The GBP/JPY cross remained depressed through the first half of the European session and was last seen trading just a few pips above the monthly low, around the 154.40 region.
The cross extended the previous day's sharp pullback from the weekly high, around the 156.75-156.80 region and witnessed heavy selling for the second successive day on Thursday. This also marked the fifth day of a negative move in the previous six and was sponsored by a combination of factors.
Russia's invasion of Ukraine triggered a fresh wave of the global risk-aversion trade and boosted the Japanese yen's safe-haven status. The anti-risk flow also benefitted the US dollar, which weighed on the British pound and further contributed to the heavily offered tone surrounding the GBP/JPY cross.

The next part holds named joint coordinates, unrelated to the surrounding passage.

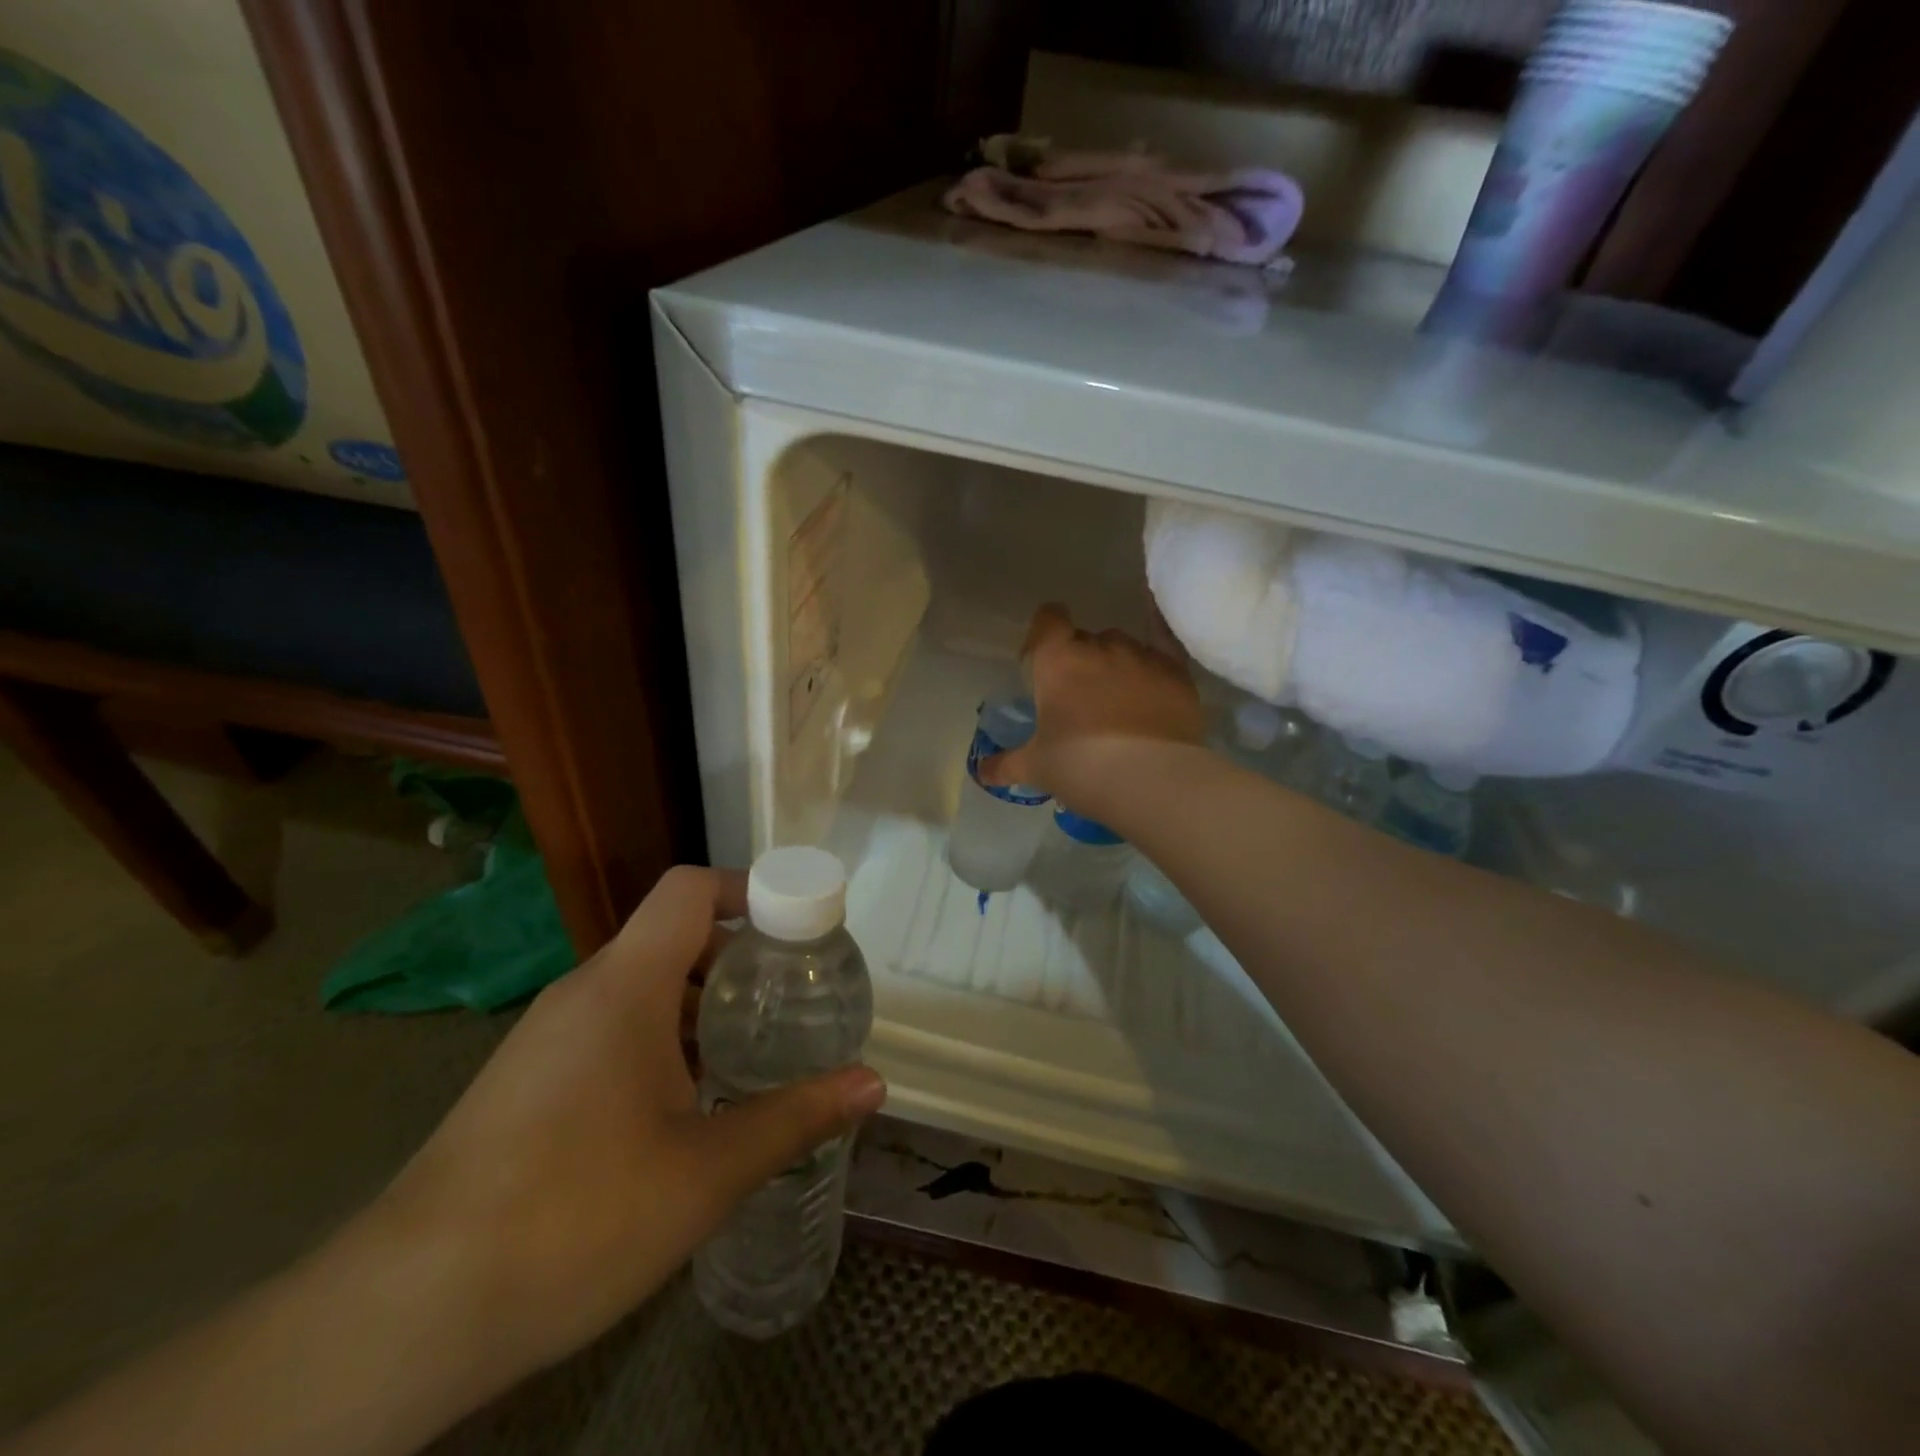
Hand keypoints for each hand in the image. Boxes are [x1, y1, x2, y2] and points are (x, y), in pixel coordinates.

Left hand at [362, 866, 885, 1378]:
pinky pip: (611, 1030)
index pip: (690, 890)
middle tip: (793, 999)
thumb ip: (794, 1118)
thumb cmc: (573, 1217)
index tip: (800, 927)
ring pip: (642, 989)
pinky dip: (663, 1041)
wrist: (404, 1314)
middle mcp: (583, 993)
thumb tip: (873, 1084)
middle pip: (673, 937)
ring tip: (753, 1054)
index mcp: (625, 985)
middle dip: (739, 960)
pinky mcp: (529, 1081)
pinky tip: (688, 1107)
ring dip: (701, 1007)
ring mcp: (549, 1037)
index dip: (750, 890)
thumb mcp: (706, 1171)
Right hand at [981, 603, 1203, 811]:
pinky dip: (1161, 635)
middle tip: (1080, 699)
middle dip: (1081, 660)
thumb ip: (1006, 764)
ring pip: (1123, 646)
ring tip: (1120, 700)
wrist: (1149, 778)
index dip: (1043, 634)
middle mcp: (1099, 647)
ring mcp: (1141, 656)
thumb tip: (981, 771)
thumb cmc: (1079, 766)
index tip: (1041, 657)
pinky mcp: (1176, 672)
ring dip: (1116, 664)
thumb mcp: (1036, 767)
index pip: (1048, 621)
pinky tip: (1159, 636)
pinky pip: (1167, 640)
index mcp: (1058, 661)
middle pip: (1086, 639)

NATO confirmed that an official invasion of Ukraine has begun. Moreover, reports indicated that Russian forces attacked the Ukrainian border around Belarus and also fired missiles at several Ukrainian cities. The headlines weighed on investors' sentiment and led to a steep decline in the equity markets.
The geopolitical developments could dampen prospects for a 50 bps rate hike by the Bank of England at its March meeting. This was seen as another factor that undermined sterling and further exerted downward pressure on the GBP/JPY cross, though oversold RSI on hourly charts might help limit losses.